When Congress passed a new two-year budget deal last week, a few words tucked into the bill gave OSHA the power to significantly raise its penalties in 2016 on businesses that violate safety regulations. In simple terms, OSHA’s framework of fines had not been increasing with inflation for many years. With this budget bill, Congress will allow OSHA to raise fines by up to 150% to “catch up” with inflation and then to go up each year with the inflation rate.
How big a change will that be? It is a little complex and the budget bill has not been fully reviewed, but an analysis by the Associated General Contractors of America shows “this could mean an initial adjustment of approximately 82% which – as an example – would raise the maximum penalty for a willful violation from $70K to a little more than $124K.”
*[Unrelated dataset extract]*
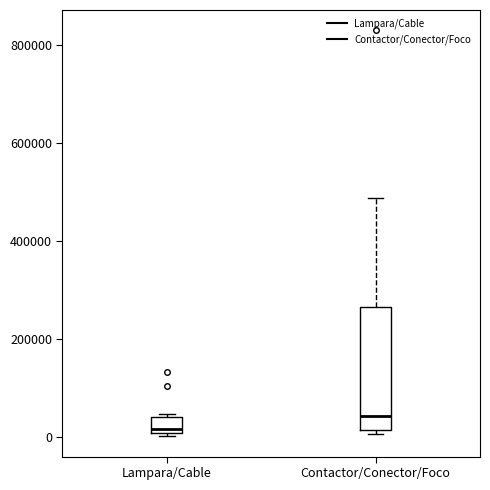

Where does the upper whisker of the box for Contactor/Conector/Foco end on the y-axis? The values are not printed on the chart, so give them approximately, as read against the axis.

480000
Remember, that penalty may be one of several violations that OSHA can assign to a violator. To put it in perspective, OSHA recently charged a North Dakota roofing company with three willful violations for failing to provide adequate fall protection. The fine was $105,000. Under the new change that fine could have been nearly $200,000.
The change got very little attention and virtually no debate. Anyone who follows Congress knows that deals are cut and some surprising provisions have a way of making their way into bills in the final hours. Back in the 1950’s, one Senator melodramatically blamed these deals on “the midnight power of bourbon and Benedictine.” However, in this case, OSHA has been very public in pushing for the change. In testimony in Congress just a month ago, OSHA chief David Michaels said “The most serious obstacle to effective OSHA enforcement of the law is the very low level of civil penalties allowed under our law” and asked Congress to let the fines go up with inflation.
Whether companies agree or not, there is little they can do about it. This bill had the blessing of the Republican majority in Congress and it would be politically risky for Congress to reopen it.